United States cyclist Floyd Landis tested positive with a testosterone/epitestosterone ratio of 11:1 at the 2006 Tour de France. He was later stripped of the Tour title and banned from cycling for two years.

Baseball star Alex Rodriguez admitted using banned substances from 2001-2003 after Sports Illustrated reported that he tested positive for metenolone enanthate and testosterone during baseball’s anonymous survey in 2003.

Two Belarusian hammer throwers were stripped of silver and bronze medals from the Beijing Olympics after testing positive for testosterone.

Lausanne is Switzerland’s fifth-largest city and is home to the International Olympic Committee since 1915.

It also hosts many of the world’s major sports federations as well as Wada’s drug testing lab.

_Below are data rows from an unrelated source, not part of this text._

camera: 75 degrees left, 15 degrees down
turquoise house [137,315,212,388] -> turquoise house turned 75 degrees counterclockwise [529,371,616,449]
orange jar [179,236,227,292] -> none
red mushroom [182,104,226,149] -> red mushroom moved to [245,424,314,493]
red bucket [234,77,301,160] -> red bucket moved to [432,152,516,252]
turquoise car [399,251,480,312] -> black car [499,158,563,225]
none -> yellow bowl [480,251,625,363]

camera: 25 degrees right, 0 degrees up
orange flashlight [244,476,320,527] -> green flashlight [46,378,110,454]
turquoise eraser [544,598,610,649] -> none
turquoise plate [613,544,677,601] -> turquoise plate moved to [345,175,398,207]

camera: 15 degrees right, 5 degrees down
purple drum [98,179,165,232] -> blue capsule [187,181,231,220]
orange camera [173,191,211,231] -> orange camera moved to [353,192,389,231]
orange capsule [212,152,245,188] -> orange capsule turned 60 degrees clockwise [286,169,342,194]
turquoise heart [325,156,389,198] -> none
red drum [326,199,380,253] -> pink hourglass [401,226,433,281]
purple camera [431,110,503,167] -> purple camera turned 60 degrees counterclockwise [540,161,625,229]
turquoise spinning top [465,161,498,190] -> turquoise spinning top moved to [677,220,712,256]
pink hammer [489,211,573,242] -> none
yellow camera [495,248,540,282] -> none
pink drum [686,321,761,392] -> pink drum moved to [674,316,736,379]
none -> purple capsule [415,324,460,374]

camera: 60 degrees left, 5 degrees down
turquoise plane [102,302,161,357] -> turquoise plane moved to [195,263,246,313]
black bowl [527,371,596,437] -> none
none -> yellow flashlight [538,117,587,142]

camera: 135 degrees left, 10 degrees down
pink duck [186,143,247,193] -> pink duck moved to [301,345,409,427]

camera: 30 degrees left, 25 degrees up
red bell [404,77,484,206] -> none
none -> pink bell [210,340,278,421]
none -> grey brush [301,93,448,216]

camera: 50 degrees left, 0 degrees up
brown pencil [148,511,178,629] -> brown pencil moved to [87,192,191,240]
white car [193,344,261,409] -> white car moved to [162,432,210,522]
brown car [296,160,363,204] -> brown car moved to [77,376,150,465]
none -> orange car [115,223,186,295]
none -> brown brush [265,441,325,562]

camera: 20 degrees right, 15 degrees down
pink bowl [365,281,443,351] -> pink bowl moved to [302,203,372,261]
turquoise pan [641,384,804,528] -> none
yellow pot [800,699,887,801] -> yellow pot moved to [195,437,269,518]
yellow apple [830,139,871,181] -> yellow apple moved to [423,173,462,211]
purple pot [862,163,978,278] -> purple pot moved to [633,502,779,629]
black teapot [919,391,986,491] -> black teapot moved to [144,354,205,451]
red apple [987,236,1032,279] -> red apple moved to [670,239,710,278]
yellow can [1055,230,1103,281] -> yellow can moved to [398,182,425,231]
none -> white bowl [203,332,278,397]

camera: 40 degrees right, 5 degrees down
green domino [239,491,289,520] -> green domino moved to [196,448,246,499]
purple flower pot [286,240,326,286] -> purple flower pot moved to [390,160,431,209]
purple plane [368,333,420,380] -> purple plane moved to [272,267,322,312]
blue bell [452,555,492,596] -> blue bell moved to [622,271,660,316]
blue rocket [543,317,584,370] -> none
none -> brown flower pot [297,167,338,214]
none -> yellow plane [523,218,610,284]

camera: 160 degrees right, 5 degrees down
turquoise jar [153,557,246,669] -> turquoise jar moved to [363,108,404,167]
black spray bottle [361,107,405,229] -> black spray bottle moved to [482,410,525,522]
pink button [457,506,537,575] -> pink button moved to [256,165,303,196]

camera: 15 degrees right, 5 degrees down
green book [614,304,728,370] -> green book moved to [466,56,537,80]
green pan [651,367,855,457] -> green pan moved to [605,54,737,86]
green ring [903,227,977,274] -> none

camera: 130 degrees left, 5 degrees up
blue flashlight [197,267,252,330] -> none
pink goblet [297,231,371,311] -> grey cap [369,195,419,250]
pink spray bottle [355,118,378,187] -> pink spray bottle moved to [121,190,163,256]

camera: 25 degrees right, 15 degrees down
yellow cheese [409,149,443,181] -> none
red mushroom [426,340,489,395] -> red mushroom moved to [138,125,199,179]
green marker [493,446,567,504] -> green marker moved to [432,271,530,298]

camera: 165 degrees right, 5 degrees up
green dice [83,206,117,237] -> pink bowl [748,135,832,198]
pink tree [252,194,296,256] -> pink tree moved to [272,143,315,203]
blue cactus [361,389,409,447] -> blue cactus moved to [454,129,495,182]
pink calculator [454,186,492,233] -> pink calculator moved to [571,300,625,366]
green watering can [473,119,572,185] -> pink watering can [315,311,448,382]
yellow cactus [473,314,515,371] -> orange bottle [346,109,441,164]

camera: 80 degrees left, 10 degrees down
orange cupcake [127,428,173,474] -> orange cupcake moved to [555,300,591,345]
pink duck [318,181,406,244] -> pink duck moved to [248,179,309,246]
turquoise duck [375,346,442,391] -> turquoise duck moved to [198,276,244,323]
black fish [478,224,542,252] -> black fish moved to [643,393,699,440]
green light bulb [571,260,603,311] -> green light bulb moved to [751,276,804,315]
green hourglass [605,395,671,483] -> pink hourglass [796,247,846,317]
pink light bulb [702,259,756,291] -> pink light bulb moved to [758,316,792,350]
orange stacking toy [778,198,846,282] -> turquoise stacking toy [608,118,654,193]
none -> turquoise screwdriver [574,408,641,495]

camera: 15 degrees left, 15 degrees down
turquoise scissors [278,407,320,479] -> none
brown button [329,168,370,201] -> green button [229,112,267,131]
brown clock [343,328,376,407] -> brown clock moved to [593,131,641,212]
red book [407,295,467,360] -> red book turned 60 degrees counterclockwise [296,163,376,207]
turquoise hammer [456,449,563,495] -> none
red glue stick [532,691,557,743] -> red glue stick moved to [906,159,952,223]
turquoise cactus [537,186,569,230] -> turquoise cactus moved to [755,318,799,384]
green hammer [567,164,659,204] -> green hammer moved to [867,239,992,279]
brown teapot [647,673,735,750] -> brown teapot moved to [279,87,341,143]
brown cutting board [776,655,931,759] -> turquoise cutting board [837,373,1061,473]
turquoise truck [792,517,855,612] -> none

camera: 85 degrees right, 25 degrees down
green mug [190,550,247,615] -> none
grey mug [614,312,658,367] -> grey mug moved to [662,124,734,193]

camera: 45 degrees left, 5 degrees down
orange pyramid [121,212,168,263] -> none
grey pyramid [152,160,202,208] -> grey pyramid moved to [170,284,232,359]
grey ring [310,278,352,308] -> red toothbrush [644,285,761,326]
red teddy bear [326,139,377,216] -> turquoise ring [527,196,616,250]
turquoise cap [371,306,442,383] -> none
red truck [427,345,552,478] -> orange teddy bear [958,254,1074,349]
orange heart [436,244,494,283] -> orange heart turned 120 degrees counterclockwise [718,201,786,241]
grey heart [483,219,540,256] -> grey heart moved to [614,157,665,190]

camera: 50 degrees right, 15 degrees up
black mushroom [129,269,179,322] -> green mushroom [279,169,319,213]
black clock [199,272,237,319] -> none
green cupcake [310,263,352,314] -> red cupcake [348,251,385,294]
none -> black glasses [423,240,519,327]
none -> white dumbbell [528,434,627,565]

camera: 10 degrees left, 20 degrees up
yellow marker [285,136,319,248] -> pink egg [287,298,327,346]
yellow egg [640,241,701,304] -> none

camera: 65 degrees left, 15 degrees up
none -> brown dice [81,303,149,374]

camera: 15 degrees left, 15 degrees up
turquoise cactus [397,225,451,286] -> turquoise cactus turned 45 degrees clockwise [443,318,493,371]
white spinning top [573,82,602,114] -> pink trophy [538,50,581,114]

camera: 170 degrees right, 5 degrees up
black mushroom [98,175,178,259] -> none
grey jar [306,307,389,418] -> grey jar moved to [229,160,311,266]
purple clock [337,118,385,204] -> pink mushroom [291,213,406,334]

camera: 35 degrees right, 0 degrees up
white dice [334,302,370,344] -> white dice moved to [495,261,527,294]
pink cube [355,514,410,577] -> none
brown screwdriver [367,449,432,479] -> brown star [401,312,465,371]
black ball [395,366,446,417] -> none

Athletes caught taking banned substances can appeal their punishments at the Court of Arbitration for Sport, also in Lausanne.

Following the 1998 Tour de France doping scandal, the Lausanne-based IOC decided to convene a world conference on doping, bringing together all parties involved in the fight against doping.

The conference took place in Lausanne in February 1999 and produced the Lausanne Declaration on Doping in Sport, which provided for the creation of an independent international anti-doping agency to be fully operational for the 2000 Olympic Games in Sydney. The World Anti-Doping Administration (Wada) was established on November 10, 1999. Its headquarters are in Montreal, Canada.

Wada coordinates the development and implementation of the world anti-doping code, the document harmonising anti-doping policies in all sports and all countries. Some 600 sports organisations have signed up to the new code.

The agency focuses on seven areas: code-compliance monitoring; cooperation with law enforcement, science and medicine; anti-doping coordination (ADAMS); anti-doping development; education and athlete outreach.

Since Wada’s creation, the number of doping checks has risen from 120,000 to nearly 200,000 a year. About 2% of the tests come back positive.